Quel drôle d'agrégat supervisé par Katsuhiro Ōtomo, l'auteur d'Akira (le manga et l'anime adapté), réunissant trois courts / moyens métrages qui partagent certes quelques thématiques communes en matière de science-fiction mais qui évoluent dans trois registres radicalement différents, que ce soit en termes d'esthétique ou de tonalité. Il signe le dernier des trois films et s'est entouré de Kōji Morimoto (co-réalisateur de Mind Game) et Tensai Okamura pour confectionner ce triptyque aux inspirations très variés, Alien, Solaris ou 2001 par-ci, dessins au crayon à la Grimault par-là, et au milieu une grosse farce mi-sérieuse mi-potache.
Chose rare, l'extrême hétérogénéité des morceaux ne nuit pas à la cohérence de l'ensemble, une tare pourtant classique en matière de films à sketches. Le format court, entre 20 et 50 minutes, correspond en outre très bien aux ambitions des différentes parties afin d'éviter les répétitions et les longueurs. Les grandes lignes de chacun des trois récits ne sont pas incroyablement innovantes mais elles les structurent habilement autour de grands sujets incontournables de la science-fiction (exploration spatiale, empire politico-militaire, menace de la guerre).
Le segment Magnetic Rose (dont le scénario fut co-écrit par Satoshi Kon), à partir d'une histoire d'éboueurs de l'espace répondant à un appel de détresse, mêle des influences occidentales à une trame horrifique gothique et son lot de questionnements à consonances métaphysiques.
Le segment Stink Bomb laisse une place considérable à un délire débile (un employé de labo pharmaceutique ingère une pilule et devient une boule puante mortelle, dont la dangerosité se trouve corrélée à sa transpiration et son stress), associant imagerie cauchemardesque de rues jonchées de cadavres et humour noir lorgnant du côté du grotesque.
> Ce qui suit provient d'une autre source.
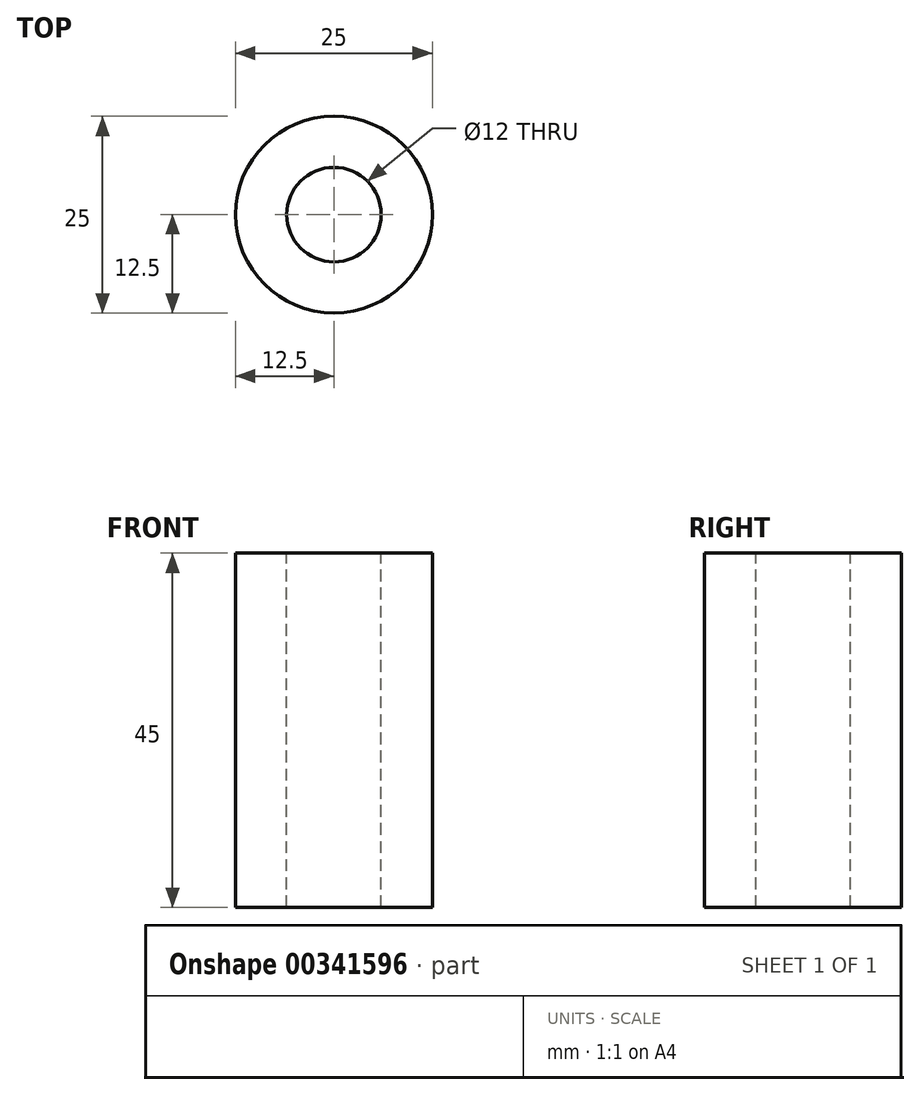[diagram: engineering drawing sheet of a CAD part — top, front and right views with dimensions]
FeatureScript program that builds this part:
annotation { "Feature Type Name" : "Feature", "Feature Type Description" : "" }
export const myFeature = defineFeature(function(context is Context, id is Id, definition is map)
    precondition{}
    {
        {
            var Q0;
            Q0=qCreatedBy(makeId("Top.planeOp"),FACE);
            var sketch = newSketch(context, id + "F0", { "sketchPlane" : qUnion([Q0])});
            skCircle(sketch, "E0", {"center": v(0, 0) * mm, "radius": 12.5 * mm});
            skCircle(sketch, "E1", {"center": v(0, 0) * mm, "radius": 6 * mm});
            skSolve(sketch);
        }
        {
            var Q0;
            Q0=makeQuery(id+"F0.imprint","IMPRINT",FACE,{"disambiguationData":[TD([[makeQuery(id+"F0.imprint","IMPRINT",EDGE,{"derivedFrom":sQuery(id+"F0.wireOp",EDGE,"E0")}),1.0]])]});
            extrude(context, id + "F1", {"entities" : qUnion([Q0]), "oppositeDirection" : true, "depth" : 45 * mm});
        }
    });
Le segment Cannon Fodder est quant à lui un exercice de style beaucoup plus radical, doté d'un trait extrêmement singulier pour figurer son environnement steampunk et son arrière-plan industriel oppressant, focalisé sur une ville-usine entièrement tourné vers la production d'armements pour alimenter des canons qui tirent sur un ennemi inconnu.
Au final, on navigue entre comédie absurde et space opera tragique, entre mélancolique et intime, entre animation de facture classique et univers particulièrement original. Largement de quoi combler les amateurs de SF animée japonisante.